Cuando el sol llegó a lo más alto, llevaba ya más de muchas horas de faena con la mula. Casi podía oler el almuerzo al poco de llegar al pie del árbol, donde su hermano y Celedonio, cuchara en mano, daban buena cuenta de las sopas, alternándose con marcial efectividad y sin dar un viaje en balde ni derramar un ápice, al menos hasta llegar a la boca, donde el último resquicio precipitado tendría su cuna en la mano que hacía las veces de babero.
Al llegar, se sacó la boina deslizando el dedazo desde la sien hasta la frente, marcando la altura donde en algún momento se apreció el saín que ahora forraba internamente el complemento.
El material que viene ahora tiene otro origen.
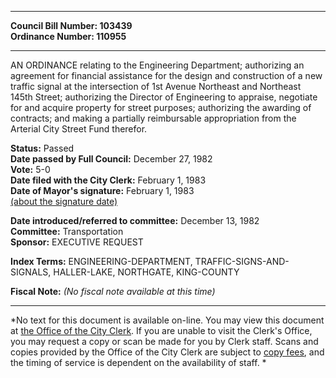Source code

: * * * * *  
  
**Council Bill Number: [](#h0)[](#h2)103439**   
**Ordinance Number: 110955**  
  
* * * * *  
  
AN ORDINANCE relating to the Engineering Department; authorizing an agreement for financial assistance for the design and construction of a new traffic signal at the intersection of 1st Avenue Northeast and Northeast 145th Street; authorizing the Director of Engineering to appraise, negotiate for and acquire property for street purposes; authorizing the awarding of contracts; and making a partially reimbursable appropriation from the Arterial City Street Fund therefor.  
  
**Status:** Passed   
**Date passed by Full Council:** December 27, 1982   
**Vote:** 5-0   
**Date filed with the City Clerk:** February 1, 1983   
**Date of Mayor's signature:** February 1, 1983   
[(about the signature date)](/~public/approvaldate.htm)   
  
  
**Date introduced/referred to committee:** December 13, 1982   
**Committee:** Transportation   
**Sponsor:** EXECUTIVE REQUEST   
  
**Index Terms:** ENGINEERING-DEPARTMENT, TRAFFIC-SIGNS-AND-SIGNALS, HALLER-LAKE, NORTHGATE, KING-COUNTY  
  
**Fiscal Note:** *(No fiscal note available at this time)*  
  
* * * * *  
  
*No text for this document is available on-line. You may view this document at [the Office of the City Clerk](http://www.seattle.gov/leg/clerk/contactUs.htm). If you are unable to visit the Clerk's Office, you may request a copy or scan be made for you by Clerk staff. Scans and copies provided by the Office of the City Clerk are subject to [copy fees](http://clerk.seattle.gov/~public/clerkfees.htm), and the timing of service is dependent on the availability of staff. *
No era buena idea quitarse el sudor que le incordiaba ya bajo las cejas con las manos, así que, una vez que se quitó el chaleco, lo usó no tanto para secarse como para empujar las gotas fuera de su rostro, y lo colgó del muñón de rama que le haría de galán de siesta improvisado.
Después de haber templado el buche se dio a los garbanzos con avidez, intercalando un trozo de hogaza con las viandas a cada poco, no fuera a ser que el tocino se viera acabado antes de empezar. Al poco se quedo solo a la sombra, exprimiendo, con el dedo de luto, el chorizo contra el pan. Las hormigas trepaban por sus piernas como en busca de la grasa que hacía surco en las piernas polvorientas, pero no era suficiente para luchar contra la galbana, así que la apoyó echándose un trago de la pitarra al coleto.
Al despertar, de buen son, la acémila le miraba con ojos tan dulces que las moscas se pegaban por una posición en el lagrimal. A su paso, el maestro le hizo un saludo de compadreo que obtuvo como repuesta un gruñido espumoso, casi regurgitado; de nuevo a solas se quedó mirando a su compañera en la labor, parecía estar alta.
-Si tu “sabieras”- le dijo, aún desperezándose del sueño, alto también.